TESTO DA LEGGERE:
+-------+
Sì, ci credo nella misura in cui può dare appoggio alla liberazione, che è di per sé un processo individuale. Se l'individuo ha delle informazioni interessanti e vede degli orizzonti nuovi che si aprono anche nella programmazione televisiva, può essere aiutato nel suo processo di riscatto. È un'idea molto antica di televisione, non di dieci ma di quarant'anni fa, quando la televisione era in un certo senso meno democratica e in mano ad una élite culturale.
Televisione meno democratica?
Sì, la televisione dovrebbe essere meno democratica e populista, più elitaria e avanguardista.
Nel libro parli anche di un'Italia devastata dal culto della bruttezza e della continenza, dall'esaltazione della povertà.
Ne sono convinto e penso non ci porti da nessuna parte. È un approccio radicalmente diverso da quello che caratterizzava l'Italia di Fellini, della Dolce Vita, dei film di Visconti, della sperimentazione di Pasolini. Il coraggio, che oggi è venuto a mancare, è anche quello del dispendio di risorse.
Il culto della povertà è tra i principi base di un movimento politico oggi al governo. Ma precisamente cosa c'è di così virtuoso nel dispendio?
+-------+
DATI:

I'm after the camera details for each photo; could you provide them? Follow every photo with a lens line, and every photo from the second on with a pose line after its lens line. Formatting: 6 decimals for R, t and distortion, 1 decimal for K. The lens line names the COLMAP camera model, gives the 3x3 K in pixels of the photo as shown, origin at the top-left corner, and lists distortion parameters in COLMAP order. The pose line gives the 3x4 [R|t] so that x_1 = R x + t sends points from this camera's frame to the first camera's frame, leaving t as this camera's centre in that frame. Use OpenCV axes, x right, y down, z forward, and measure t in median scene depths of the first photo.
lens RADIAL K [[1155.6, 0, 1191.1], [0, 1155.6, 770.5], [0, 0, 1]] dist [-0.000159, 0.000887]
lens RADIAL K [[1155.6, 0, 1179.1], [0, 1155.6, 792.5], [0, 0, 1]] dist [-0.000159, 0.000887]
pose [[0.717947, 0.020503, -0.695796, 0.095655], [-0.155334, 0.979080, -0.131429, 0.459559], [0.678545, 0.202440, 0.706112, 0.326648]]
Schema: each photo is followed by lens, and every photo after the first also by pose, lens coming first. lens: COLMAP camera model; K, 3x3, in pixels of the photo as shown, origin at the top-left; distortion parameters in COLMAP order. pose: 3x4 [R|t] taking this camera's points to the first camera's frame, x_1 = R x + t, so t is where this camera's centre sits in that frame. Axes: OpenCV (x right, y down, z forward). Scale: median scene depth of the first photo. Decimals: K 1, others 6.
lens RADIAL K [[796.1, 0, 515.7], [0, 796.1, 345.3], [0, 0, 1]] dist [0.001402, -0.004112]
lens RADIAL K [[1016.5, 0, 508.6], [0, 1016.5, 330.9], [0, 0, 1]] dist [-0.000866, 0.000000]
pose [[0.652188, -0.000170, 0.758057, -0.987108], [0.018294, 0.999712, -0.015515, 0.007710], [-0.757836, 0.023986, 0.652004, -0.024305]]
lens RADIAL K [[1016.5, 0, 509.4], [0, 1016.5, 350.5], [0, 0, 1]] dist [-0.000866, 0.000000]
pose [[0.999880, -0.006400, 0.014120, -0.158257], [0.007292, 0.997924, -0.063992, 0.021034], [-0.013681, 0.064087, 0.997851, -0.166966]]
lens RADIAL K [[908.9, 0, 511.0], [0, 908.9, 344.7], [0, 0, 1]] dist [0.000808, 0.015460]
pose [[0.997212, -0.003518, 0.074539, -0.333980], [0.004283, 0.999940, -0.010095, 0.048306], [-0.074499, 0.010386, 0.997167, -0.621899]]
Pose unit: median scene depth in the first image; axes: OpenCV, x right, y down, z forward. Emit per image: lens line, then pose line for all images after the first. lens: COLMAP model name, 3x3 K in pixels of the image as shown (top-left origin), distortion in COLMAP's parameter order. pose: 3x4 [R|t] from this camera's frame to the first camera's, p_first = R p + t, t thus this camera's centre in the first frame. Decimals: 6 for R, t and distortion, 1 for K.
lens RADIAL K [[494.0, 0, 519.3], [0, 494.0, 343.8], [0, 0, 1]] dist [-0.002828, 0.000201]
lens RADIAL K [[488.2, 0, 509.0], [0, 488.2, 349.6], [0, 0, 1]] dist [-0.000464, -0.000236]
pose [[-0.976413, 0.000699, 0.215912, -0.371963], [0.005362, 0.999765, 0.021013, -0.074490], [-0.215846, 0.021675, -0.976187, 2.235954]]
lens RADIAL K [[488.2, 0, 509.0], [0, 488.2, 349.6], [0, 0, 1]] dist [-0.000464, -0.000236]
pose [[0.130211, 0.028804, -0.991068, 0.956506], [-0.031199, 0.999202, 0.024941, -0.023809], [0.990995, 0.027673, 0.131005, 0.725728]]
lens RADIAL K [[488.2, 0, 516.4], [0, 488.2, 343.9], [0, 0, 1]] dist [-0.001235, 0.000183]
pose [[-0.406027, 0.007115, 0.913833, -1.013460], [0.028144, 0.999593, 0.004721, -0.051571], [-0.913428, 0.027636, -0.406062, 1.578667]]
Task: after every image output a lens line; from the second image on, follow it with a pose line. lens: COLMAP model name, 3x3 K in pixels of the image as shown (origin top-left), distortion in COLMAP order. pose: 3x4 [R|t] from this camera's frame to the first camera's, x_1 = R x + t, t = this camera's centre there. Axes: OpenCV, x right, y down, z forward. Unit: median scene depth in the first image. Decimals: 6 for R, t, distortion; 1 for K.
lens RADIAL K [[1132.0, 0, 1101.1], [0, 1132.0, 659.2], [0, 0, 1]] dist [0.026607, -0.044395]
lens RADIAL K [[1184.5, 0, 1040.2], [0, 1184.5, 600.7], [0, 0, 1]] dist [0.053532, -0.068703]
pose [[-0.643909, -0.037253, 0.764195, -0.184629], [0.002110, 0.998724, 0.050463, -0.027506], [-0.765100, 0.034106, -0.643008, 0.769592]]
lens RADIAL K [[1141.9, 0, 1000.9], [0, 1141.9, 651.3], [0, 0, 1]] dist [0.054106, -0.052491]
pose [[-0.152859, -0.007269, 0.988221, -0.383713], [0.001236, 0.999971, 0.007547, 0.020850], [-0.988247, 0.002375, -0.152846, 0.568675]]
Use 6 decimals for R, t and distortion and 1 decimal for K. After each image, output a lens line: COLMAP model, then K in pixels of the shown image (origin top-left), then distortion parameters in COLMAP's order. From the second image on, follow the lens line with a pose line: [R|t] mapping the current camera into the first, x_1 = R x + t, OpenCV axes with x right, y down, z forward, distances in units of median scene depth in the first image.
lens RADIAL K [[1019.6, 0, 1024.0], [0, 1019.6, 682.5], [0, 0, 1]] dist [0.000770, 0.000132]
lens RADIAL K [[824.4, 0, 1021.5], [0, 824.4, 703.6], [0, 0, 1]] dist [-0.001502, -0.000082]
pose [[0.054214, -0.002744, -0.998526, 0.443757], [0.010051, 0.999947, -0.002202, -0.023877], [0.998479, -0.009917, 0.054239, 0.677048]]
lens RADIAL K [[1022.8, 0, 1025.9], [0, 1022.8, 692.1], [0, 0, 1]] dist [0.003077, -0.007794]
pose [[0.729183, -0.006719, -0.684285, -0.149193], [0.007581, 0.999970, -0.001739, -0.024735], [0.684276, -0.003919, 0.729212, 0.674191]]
+-------+
ATTIVITÀ ED ESERCIZI:
1. Rispondi in base all'intervista sulla televisione e sull'Italia.
(a) A quanti anni fa risale l'idea di televisione descritta dall'intervistato?
(b) Oltre che meno democratica, come dovrebbe essere la televisione secondo l'intervistato?
(c) Quali registi vengono nominati a proposito dell'Italia della Dolce Vita?
2. Riassumi in due frasi l'intervista sulla televisione e sull'Italia.
3. Prosegui l'intervista sulla televisione e sull'Italia dopo l'ultima domanda.

SOLUZIONI DEGLI ESERCIZI:
1.
(a) A quarant'anni fa.
(b) Meno populista, più elitaria e avanguardista.
(c) Fellini, Visconti e Pasolini.

2. Secondo l'intervistato, la televisione può aiutare l'individuo nel suo processo di liberazione e dovrebbe essere meno democratica e populista, più elitaria e avanguardista, come quella di quarant'anni fa. Egli condivide inoltre l'idea di un'Italia devastata dal culto della bruttezza, della continenza e della povertà, lontana dall'Italia di Fellini, Visconti e Pasolini, e lamenta che oggi sia venuto a mancare il coraggio del dispendio di risorse.

3.
I film sopracitati erano estremamente lussuosi, costavano tantissimo. Molti di quelli che oggi consideriamo capolavori della storia del cinema italiano, all'epoca persero soldi al botteghino. Gianni Boncompagni diceva ironicamente una cosa molto semplice, ma geniale: la televisione si fa con i soldi.
Di recente sostieni il culto di Barbara d'Urso, la descrivi come una vittima sacrificale. Credi davvero che la sua televisione sia inattaccabile?
No, assolutamente. È attaccabile come lo sono tutti i programmi, compresi i miei. La sua TV viene fatta molto velocemente, possono esserci errori di scaletta e simili, penso tuttavia che sia stato fatto di Barbara d'Urso un capro espiatorio di tutte le colpe della televisione. La difendo in segno di sfregio verso altri programmi.
Quali?
Per esempio quei programmi di un cosiddetto giornalismo televisivo in cui, tramite false equivalenze, quando si parlava di diritti civili, si mettono sullo stesso piano Matteo Salvini e il professor Galbimberti. È un gioco bieco quello di equiparare un antivaccinista con un vaccinista, un terrapiattista con un astrofisico. Tutto ciò ha legittimato il populismo in programmi come quello della D'Urso che in fin dei conti sono innocui, perché non riconosciuti come programmi di informazione.
Denunci l'uso (abuso) errato della parola trash per definire certa Tv come quella di Barbara d'Urso. Ma se non è trash lei, cosa lo è in televisione?
Gli accadimenti trash avvengono anche da Barbara d'Urso, ma quando vedo in un programma di presunta informazione raccontare la storia della famiglia rom che vive in un bosco e si rifiuta di mandare i suoi figli a scuola, ritengo che il trash vero sia quello.
Quindi secondo te il trash televisivo è il cosa si dice, non il come lo si dice?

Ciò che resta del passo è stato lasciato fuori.